- Film poster
- 新龍門客棧
- Directed by: Raymond Lee
- Written by: Tsui Hark; Charcoal Tan; Hiu Wing;
- Produced by: Tsui Hark
- Starring: Maggie Cheung; Brigitte Lin; Tony Leung; Donnie Yen;
- Cinematography: Arthur Wong; Tom Lau;
- Edited by: Poon Hung
- Music by: Philip Chan; Chow Gam-wing;
- Production companies: Film Workshop; Seasonal Film Corporation;
- Distributed by: Golden Harvest
- Release date: 27 August 1992;
- Running time: 103 minutes
- Country: Hong Kong
- Language: Cantonese

= New Dragon Gate Inn =

1992 Hong Kong film by Raymond Lee

New Dragon Gate Inn, also known as Dragon Inn in North America, is a 1992 Hong Kong wuxia film directed by Raymond Lee and produced by Tsui Hark, starring Maggie Cheung, Brigitte Lin, Tony Leung, and Donnie Yen. A remake of Dragon Gate Inn (1967), New Dragon Gate Inn was shot as a standard wuxia action thriller, with fast-paced action including martial arts, swordfighting and black comedy set in 15th-century China.

Both New Dragon Gate Inn and the original Dragon Gate Inn centre on the familiar wuxia motif of a corrupt Ming‑dynasty eunuch in power and a band of martial heroes striving to rescue the descendants of a loyal official. What distinguishes New Dragon Gate Inn is its incorporation of the innkeeper archetype Jin Xiangyu (金鑲玉), adapted from the proprietress Wan Jen-mi (萬人迷) in the 1973 wuxia film The Fate of Lee Khan. The remake weaves this character into the narrative and expands the story with a web of turbulent‑era passions, rivalries, and entanglements.

The film received a total of nine nominations across the 29th Golden Horse Awards and the 12th Hong Kong Film Awards, ultimately winning the prize for Best Action Choreography.

== Synopsis ==
The film is set in 15th-century China during the Ming dynasty. Cao Shaoqin, the powerful eunuch who controls the spy agency Eastern Depot, has gotten rid of his political rival Yang Yuxuan, the war minister. Yang's daughter, Yuying, has been sent into exile in a remote desert region in northwest China. Cao intends to use Yuying as bait to lure her father's loyal followers into a trap and eliminate all of them. Zhou Huai'an, one of Yang's former subordinates, has asked his lover, the swordswoman Qiu Moyan, to help him save Yuying and meet him at Dragon Gate Inn. Unknown to them, Cao has sent three of his best fighters to kill them.
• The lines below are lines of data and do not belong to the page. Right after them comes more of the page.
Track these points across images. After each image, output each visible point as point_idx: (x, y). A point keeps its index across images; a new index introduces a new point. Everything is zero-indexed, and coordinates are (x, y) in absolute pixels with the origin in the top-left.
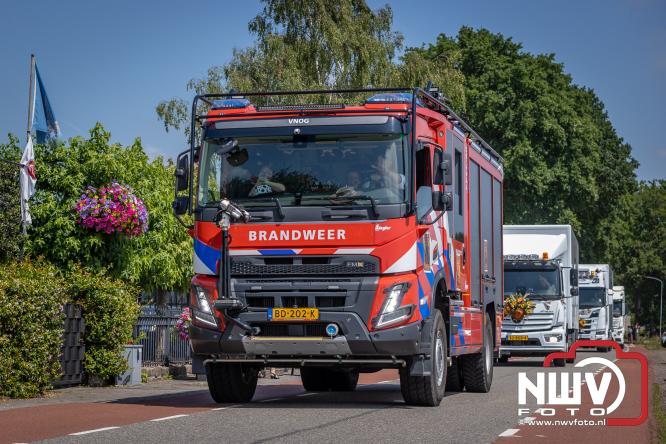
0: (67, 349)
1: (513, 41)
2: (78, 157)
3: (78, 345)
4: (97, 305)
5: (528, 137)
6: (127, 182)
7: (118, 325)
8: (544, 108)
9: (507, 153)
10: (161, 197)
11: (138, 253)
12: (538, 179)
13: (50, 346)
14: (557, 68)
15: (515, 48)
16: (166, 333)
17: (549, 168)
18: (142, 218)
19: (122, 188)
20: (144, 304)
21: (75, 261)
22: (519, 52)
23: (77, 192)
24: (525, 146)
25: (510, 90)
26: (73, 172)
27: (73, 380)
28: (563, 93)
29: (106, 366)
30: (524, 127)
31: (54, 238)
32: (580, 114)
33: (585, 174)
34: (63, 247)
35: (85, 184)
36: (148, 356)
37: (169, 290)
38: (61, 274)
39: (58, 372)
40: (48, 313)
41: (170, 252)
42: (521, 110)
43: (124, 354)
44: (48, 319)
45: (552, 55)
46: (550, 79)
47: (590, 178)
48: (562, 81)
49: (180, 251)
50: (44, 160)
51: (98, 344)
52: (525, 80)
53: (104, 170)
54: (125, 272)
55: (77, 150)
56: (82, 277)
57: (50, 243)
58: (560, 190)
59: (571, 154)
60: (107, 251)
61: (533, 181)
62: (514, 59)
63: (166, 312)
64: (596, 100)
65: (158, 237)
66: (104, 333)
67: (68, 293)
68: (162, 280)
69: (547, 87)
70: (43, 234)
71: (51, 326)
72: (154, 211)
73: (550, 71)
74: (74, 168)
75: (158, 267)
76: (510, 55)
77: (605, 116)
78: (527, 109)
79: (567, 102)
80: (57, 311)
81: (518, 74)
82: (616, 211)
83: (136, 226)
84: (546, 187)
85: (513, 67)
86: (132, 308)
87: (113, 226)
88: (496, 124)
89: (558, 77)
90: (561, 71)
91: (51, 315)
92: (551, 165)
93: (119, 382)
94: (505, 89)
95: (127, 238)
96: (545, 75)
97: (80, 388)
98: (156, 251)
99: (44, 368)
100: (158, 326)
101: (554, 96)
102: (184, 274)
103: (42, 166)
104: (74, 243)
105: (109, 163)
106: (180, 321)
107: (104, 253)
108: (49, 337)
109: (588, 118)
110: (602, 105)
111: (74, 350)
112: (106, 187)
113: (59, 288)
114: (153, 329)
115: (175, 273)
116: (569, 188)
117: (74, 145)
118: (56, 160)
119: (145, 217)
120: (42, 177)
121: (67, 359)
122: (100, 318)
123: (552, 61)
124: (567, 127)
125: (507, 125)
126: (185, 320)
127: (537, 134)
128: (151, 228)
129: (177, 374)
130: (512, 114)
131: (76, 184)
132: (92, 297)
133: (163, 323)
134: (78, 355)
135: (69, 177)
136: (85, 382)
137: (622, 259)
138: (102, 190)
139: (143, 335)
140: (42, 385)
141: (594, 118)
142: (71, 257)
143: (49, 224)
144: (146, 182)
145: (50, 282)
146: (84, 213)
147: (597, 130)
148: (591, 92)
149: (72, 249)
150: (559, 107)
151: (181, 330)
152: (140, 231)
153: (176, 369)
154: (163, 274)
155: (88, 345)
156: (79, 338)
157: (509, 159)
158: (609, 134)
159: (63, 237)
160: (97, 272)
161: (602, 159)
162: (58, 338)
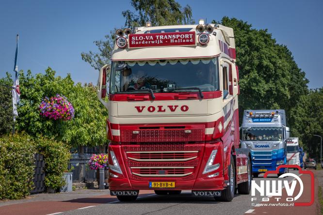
0: (36, 176)
1: (248, 24)
2: (40, 83)
3: (42, 173)
4: (50, 154)
5: (256, 69)
6: (63, 95)
7: (61, 163)
8: (263, 55)
9: (246, 77)
10: (80, 101)
11: (70, 128)
12: (261, 89)
13: (28, 174)
14: (269, 36)
15: (249, 26)
16: (84, 167)
17: (266, 84)
18: (71, 112)
19: (61, 98)
20: (73, 153)
21: (40, 133)
22: (250, 29)
23: (40, 100)
24: (254, 73)
25: (247, 47)
26: (38, 90)
27: (40, 190)
28: (272, 48)
29: (56, 183)
30: (254, 64)
31: (29, 122)
32: (280, 58)
33: (284, 86)
34: (34, 126)
35: (44, 96)
36: (76, 178)
37: (85, 146)
38: (33, 139)
39: (33, 186)
40: (27, 158)
41: (85, 128)
42: (252, 56)
43: (64, 177)
44: (27, 161)
45: (266, 30)
46: (266, 41)
47: (286, 88)
48: (271, 42)
49: (89, 127)
50: (24, 85)
51: (51, 173)
52: (254, 42)
53: (52, 89)
54: (64, 138)
55: (39, 80)
56: (43, 141)
57: (28, 124)
58: (272, 94)
59: (277, 77)
60: (55, 128)
61: (259, 90)
62: (248, 32)
63: (83, 157)
64: (288, 51)
65: (79, 120)
66: (54, 167)
67: (36, 149)
68: (81, 141)
69: (264, 45)
70: (24, 120)
71: (28, 165)
72: (77, 108)
73: (265, 37)
74: (38, 88)
75: (79, 136)
76: (246, 30)
77: (292, 58)
78: (255, 56)
79: (274, 52)
80: (31, 157)
81: (250, 39)
82: (298, 104)
83: (68, 115)
84: (265, 93)
85: (248, 36)
86: (67, 155)
87: (58, 116)
88: (240, 63)
89: (269, 40)
90: (270, 37)
91: (29, 159)
92: (267, 82)
93: (62, 191)
94: (244, 47)
95: (64, 121)
96: (263, 39)
97: (43, 194)
98: (79, 128)
99: (26, 185)
100: (80, 163)
101: (268, 49)
102: (92, 138)
103: (23, 88)
104: (39, 124)
105: (55, 86)
106: (90, 161)
107: (53, 129)
108: (28, 170)
109: (284, 60)
110: (291, 53)
111: (40, 176)
112: (54, 97)
113: (32, 146)
114: (77, 165)
115: (87, 138)
116: (276, 93)
117: (38, 77)
118: (30, 85)
119: (73, 111)
120: (23, 93)
121: (36, 180)
122: (52, 160)
123: (266, 33)
124: (274, 63)
125: (246, 63)
126: (93, 160)
127: (260, 67)
128: (76, 116)
129: (90, 186)
130: (248, 58)
131: (39, 95)
132: (48, 150)
133: (82, 162)
134: (42, 179)
135: (36, 93)
136: (45, 191)
137: (302, 127)
138: (52, 99)
139: (73, 168)
140: (25, 193)
141: (287, 59)
142: (37, 131)
143: (27, 116)
144: (73, 94)
145: (28, 143)
146: (43, 110)
147: (288, 65)
148: (285, 47)
149: (38, 127)
150: (270, 55)
151: (91, 165)
152: (70, 118)
153: (89, 184)
154: (82, 138)
155: (46, 173)
156: (42, 170)
157: (247, 80)
158: (294, 67)
159: (34, 122)
160: (50, 138)
161: (292, 79)
162: (32, 171)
Jin Xiangyu, the inn's owner, has been luring unsuspecting guests to stay in the inn to rob and kill them under the guise of running a legitimate business. She has a crush on Zhou, who already loves Qiu. When Zhou is cornered by Cao's men at the inn, he pretends to agree to marry Jin to trick her into revealing the location of a secret tunnel that would allow them to escape the inn, after which he would leave with Qiu on the night of the supposed wedding.

Just then, Cao shows up at the inn with his forces. Zhou, Qiu and Jin have no choice but to put aside their differences for the time being and work together to defeat and kill Cao in order to save Yuying. Qiu dies of her wounds during the battle, while Jin burns down the inn and accompanies Zhou as he rides into the distance.

== Themes ==
New Dragon Gate Inn was one of the films in which Brigitte Lin portrayed a woman in disguise as a man, in addition to Peking Opera Blues, Swordsman II, Royal Tramp II, Handsome Siblings, and Ashes of Time.

== DVD releases ==
On 17 July 2000, the film was released on DVD by Hong Kong Legends in Europe in Region 2.

Four and a half years later, the Fantasy Swordplay Collection DVD was released on 14 February 2005 in a three-disc set. The set included two other films: The Swordsman and Moon Warriors.

One year later, The Donnie Yen Collection DVD was released on 29 May 2006 in a four-disc set. The set included two other films: Once Upon a Time in China II, and a two-disc platinum edition of Iron Monkey.